Depois, o governador Itamar Franco mobilizou a tropas da PM mineira contra a pretendida privatização da Usina de Furnas por FHC, que amarelou e recuou. Já o atual governador mineiro, petista, ao contrário da bravura de JK e Itamar, não esboçou um gesto sequer de resistência à privatização da Cemig, submeteu-se calado e envergonhado ao mercado. E mais ainda, está propondo a privatização, por iniciativa própria, de outras estatais mineiras. Não por acaso, o golpismo não perdoou JK e, como consta do livro “ O assassinato de JK pela ditadura”, preparou o sinistro na Via Dutra, impedindo que o ex-presidente tivesse emblemático encontro com o presidente Geisel, cujos efeitos poderiam mudar o rumo da político pois, aquele general, aplicou, mesmo sob condições de arbítrio, medidas que prologaram a Era Vargas. Poucos meses depois, era Jango quem voltava do exílio, mas dentro de um caixão. A Tancredo, que em 24 de agosto de 1954, propusera a Vargas resistir com armas nas mãos e convocando povo e a Vila Militar, também se lhe perdoou o gesto de bravura, impedido que foi de assumir a presidência em 1985, em circunstância nunca esclarecidas. O golpismo que agiu contra Vargas,JK, Jango e Brizola, agora se volta contra Lula.
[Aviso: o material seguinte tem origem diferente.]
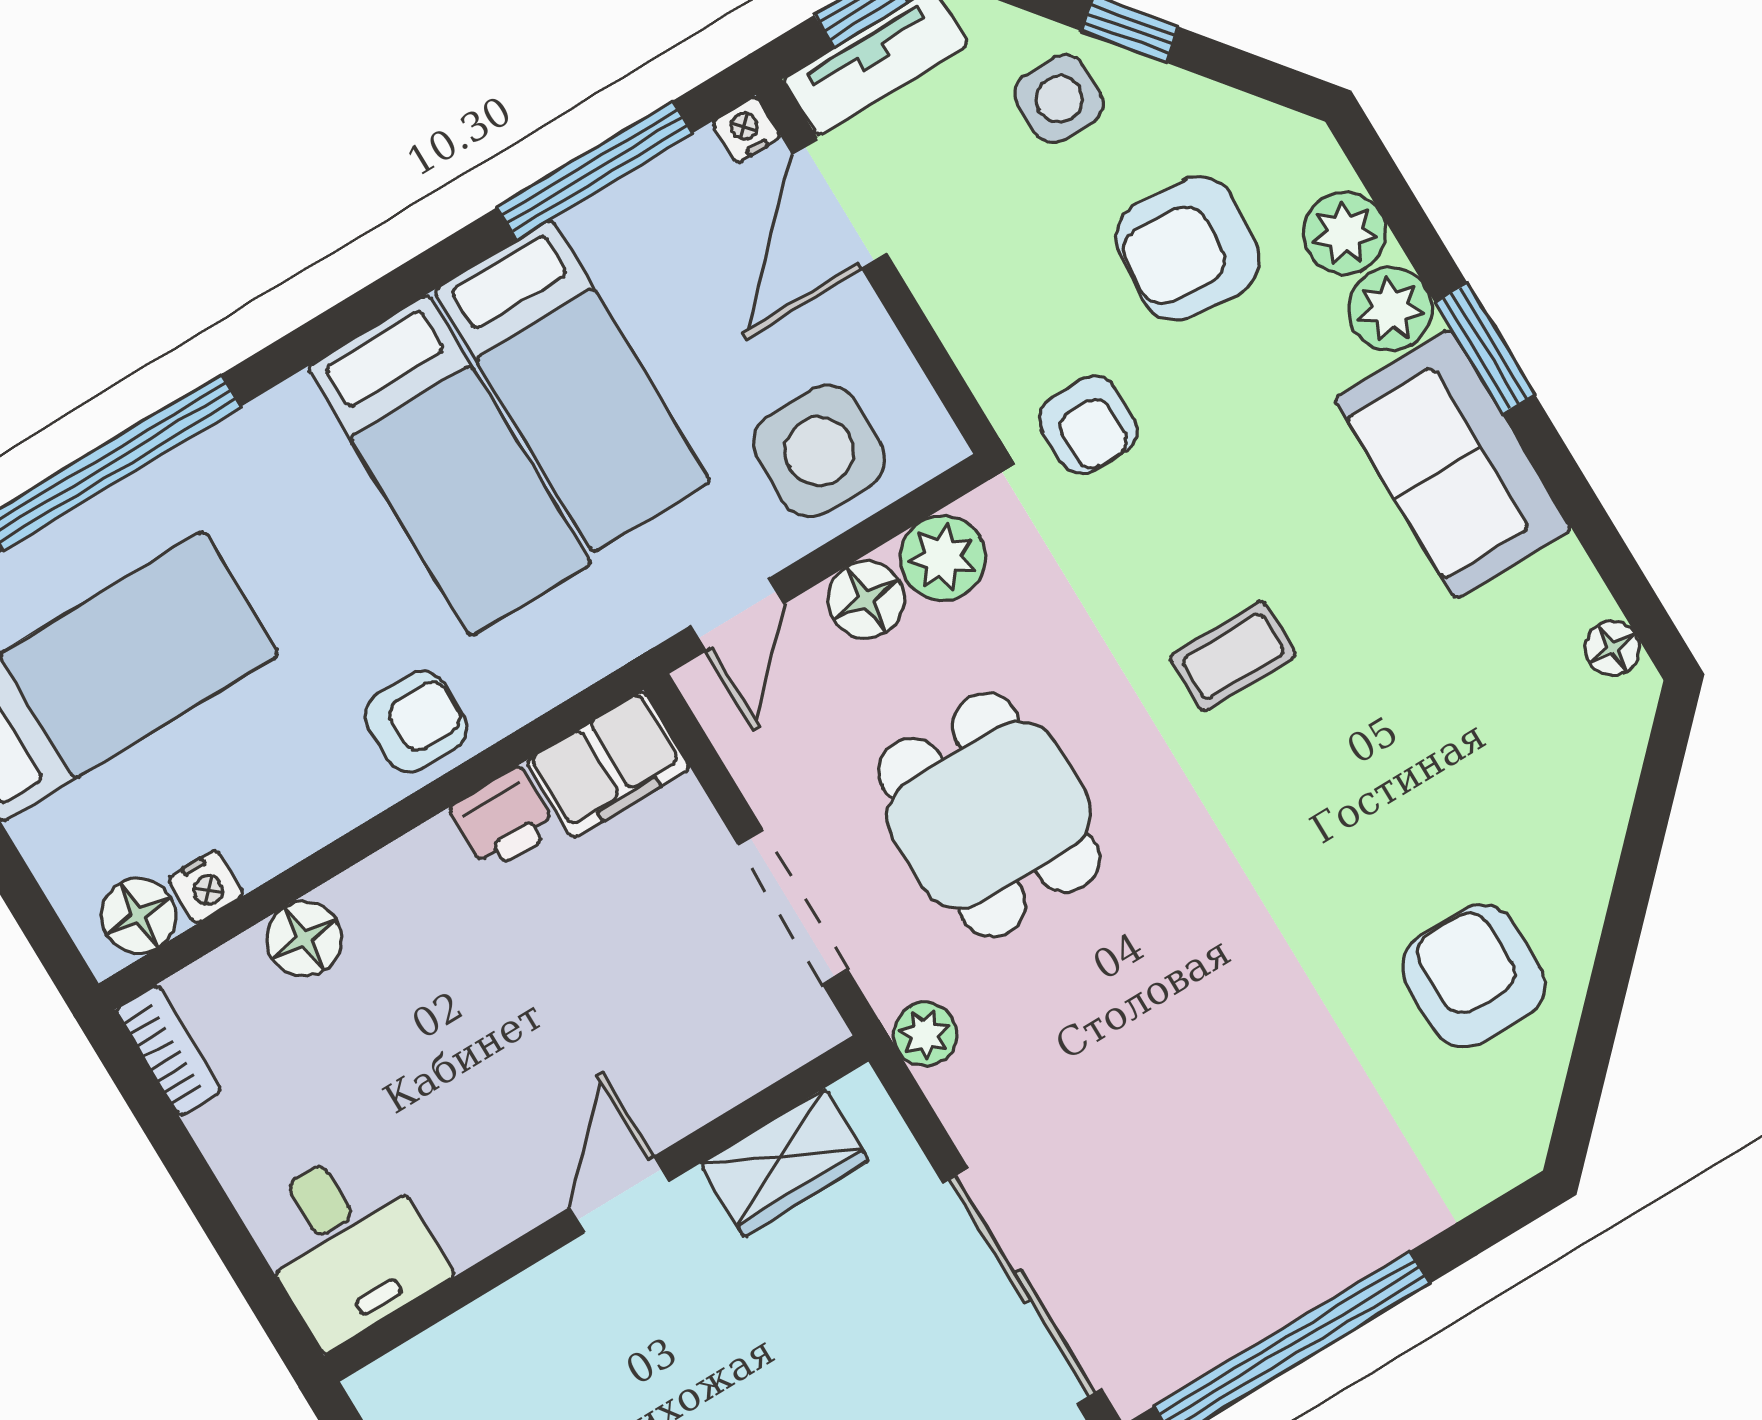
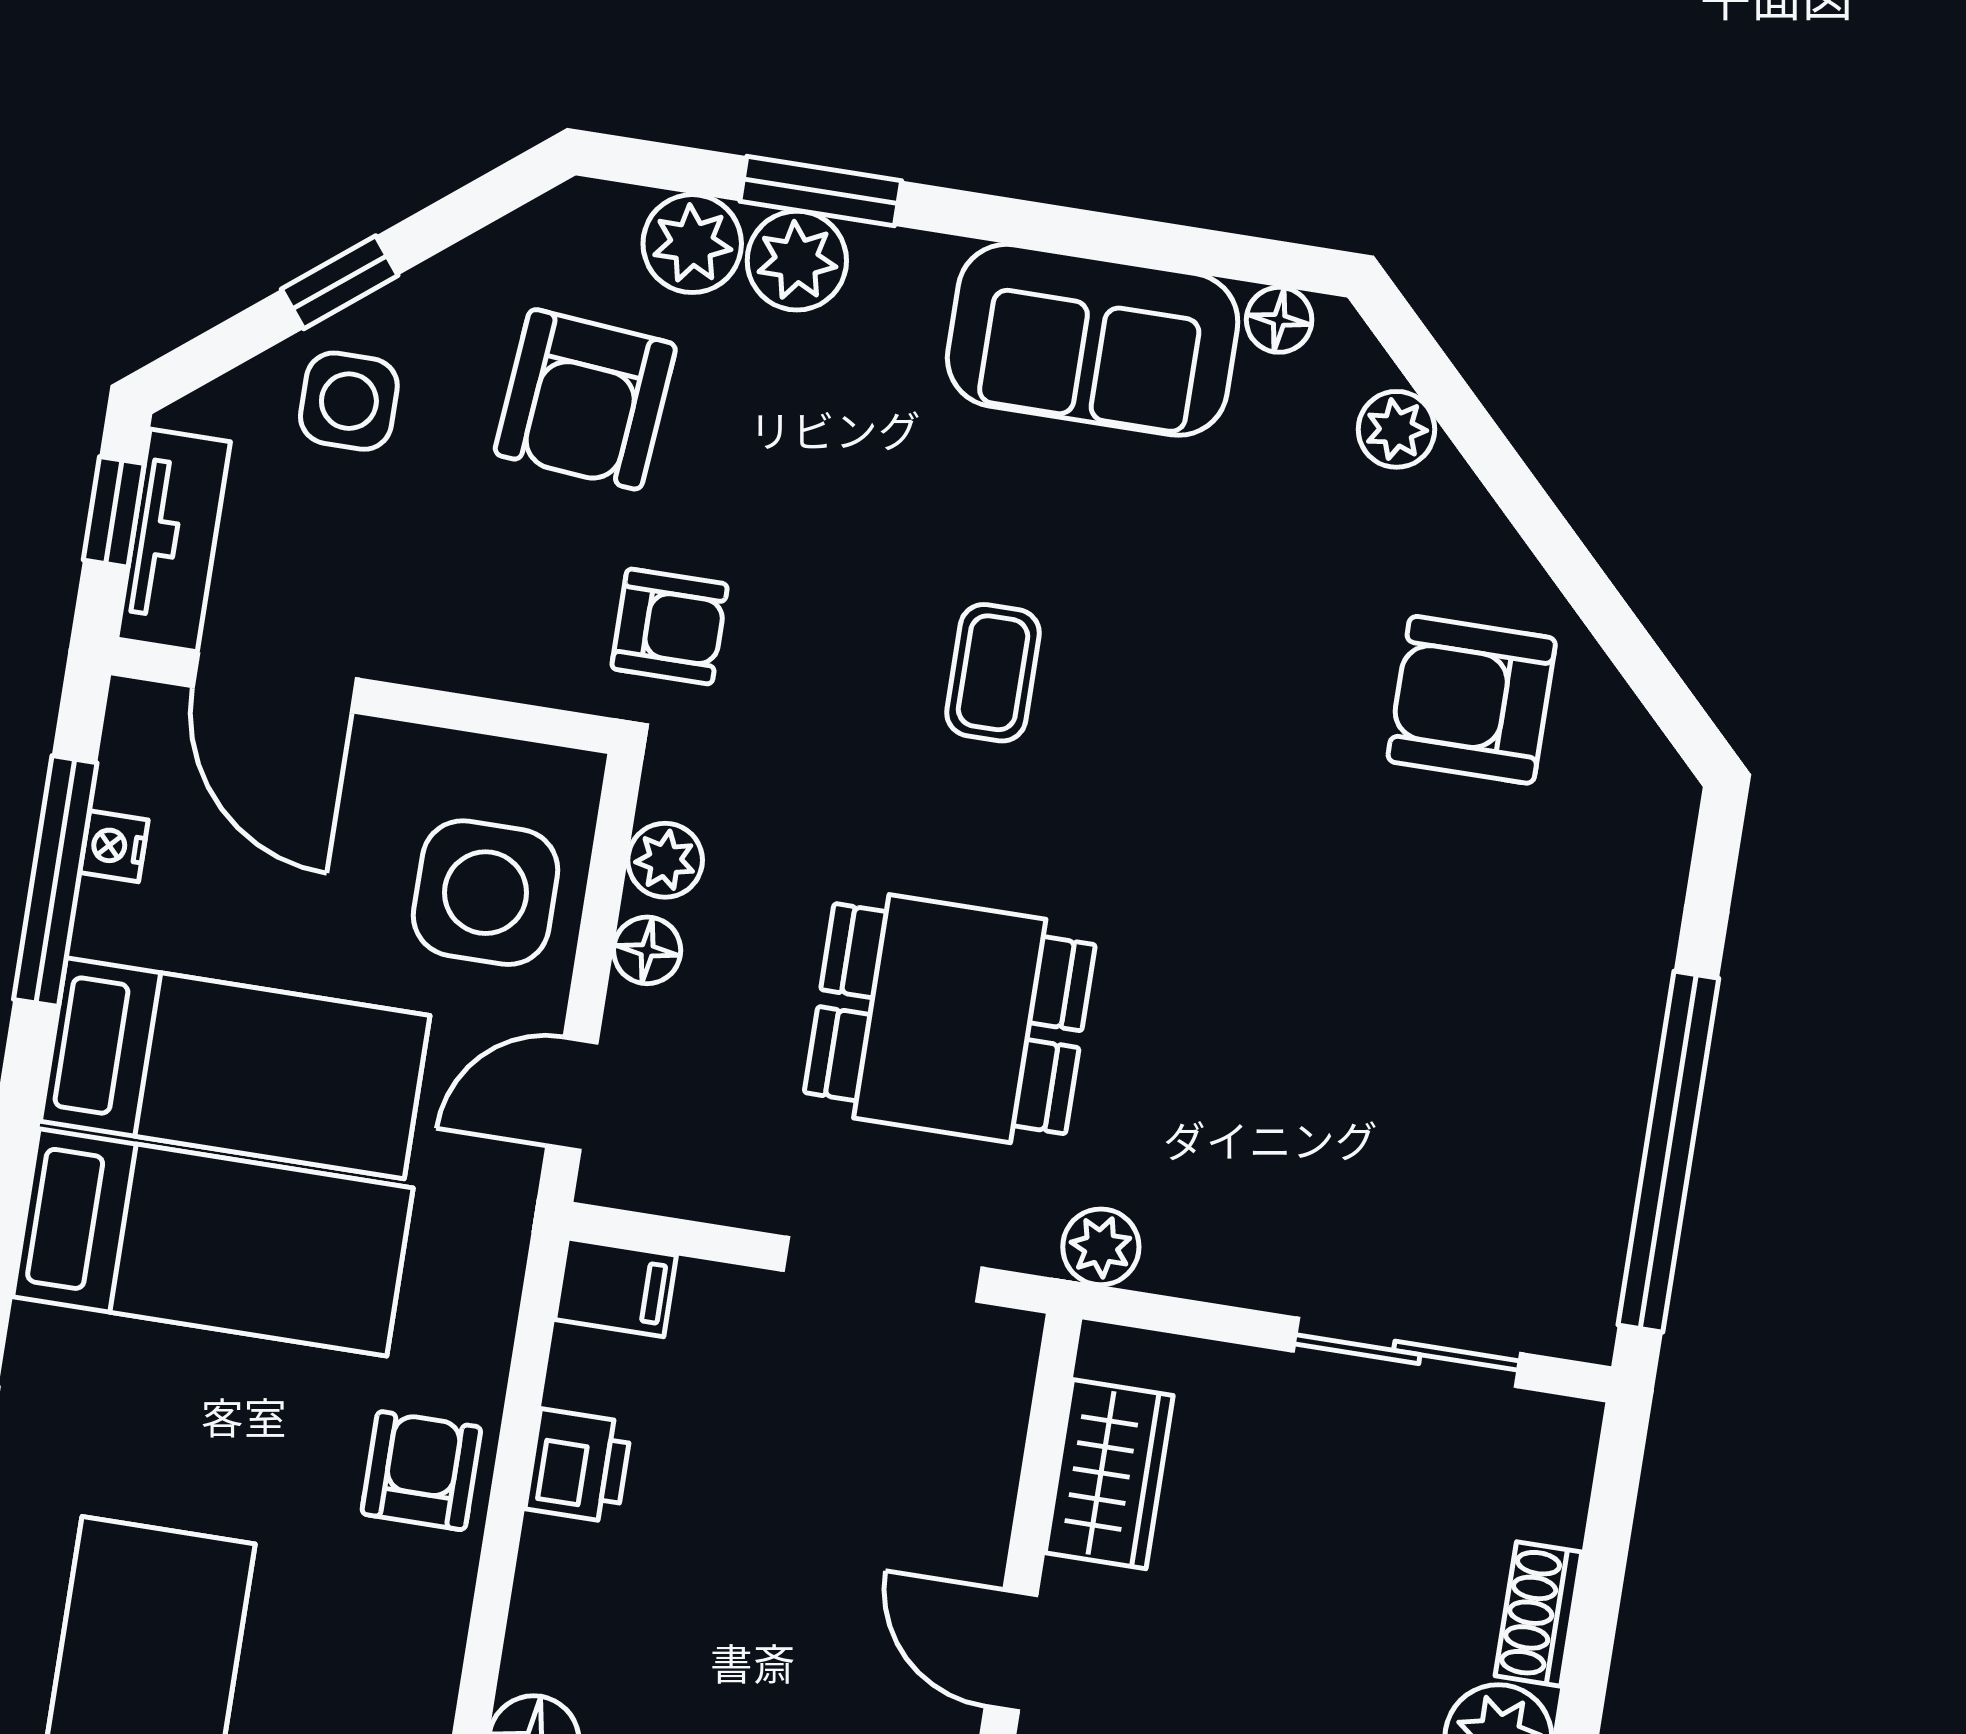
nightstand: (746, 130) -> (114, 846), moved
window: (1485, 349) -> (821, 191), moved
sofa: (1453, 464) -> (1093, 340), moved
plant: (943, 558) -> (665, 860), width x0.73, depth x0.73
floor lamp: (866, 599) -> (647, 950), width x0.73, depth x0.73
door: (737, 615) -> (572, 1094), swing flipped
filing cabinet: (608, 765) -> (616, 1287), width x0.50
plant: (1606, 782) -> (1396, 429), added
sliding door: (1023, 1286) -> (1407, 1352), width x0.73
O “alerta” de 2013 não foi levado a sério
Em 2013, após as chamadas “jornadas de luta” , declaradamente financiadas do exterior e industrializadas pela mídia golpista, os sinais de um golpe de estado eram evidentes. Um não entendimento entre Lula e Dilma impediu que ex-metalúgico voltasse à presidência já em 2014, com provável eleição, face a sua sólida popularidade. Fora da presidência, foi alvo de sistemática operação demolidora de sua imagem, combinada com o processo judicial sempre condenatório, conduzido por um juiz com robustos vínculos com poderes externos. Ter Lula fora da Presidência foi uma tremenda vantagem oferecida ao golpismo, e não havia nenhuma justificativa relevante para que Lula não voltasse ao cargo máximo do país. Rafael Correa também está enfrentando a mesma odisseia, pagando alto preço pelo descuido de não ter se mantido à frente de um processo transformador, para o que dispunha de uma maioria de quase 70 por cento da Assembleia Nacional. Em linha oposta, Evo Morales não se deixa iludir com o conceito-armadilha de alternância de poder, bem como Putin, que consciência de seu papel no xadrez mundial, se já preparam, ambos, sua quarta eleição, sempre pelo voto direto.
Não se sabe qual o desfecho que a crise atual terá, muito embora Lula já tenha declarado, na crise do chamado Mensalão, que não iria se suicidar como Vargas, não iria renunciar como Jânio e que não iria fugir do país como Jango. Disse, na época, que iria convocar o povo para, nas ruas, defender o mandato que recebera do voto popular.
As circunstâncias mudaram, certas condições favoráveis à uma solução democrática e popular não foram devidamente aproveitadas, desgraçadamente, o golpe se efetivou, a CLT foi violentada, a Petrobrás e a Lei da Partilha também, a Eletrobrás está na mira, as alavancas do Estado estão nas mãos do poder externo, não estão nas mãos de Lula, que, além disso, está condenado. Ninguém sabe o desfecho da crise, mas nossa única saída como em 1930, é a unidade popular, ainda eu custe a ser construída. Se não vier a tempo, o país e seu povo vão sofrer. Mas, vencendo preconceitos e erros do passado, a esperança democrática está sempre acesa no peito do nosso povo, o que encoraja a uma união em defesa do Brasil, ameaçado como nação.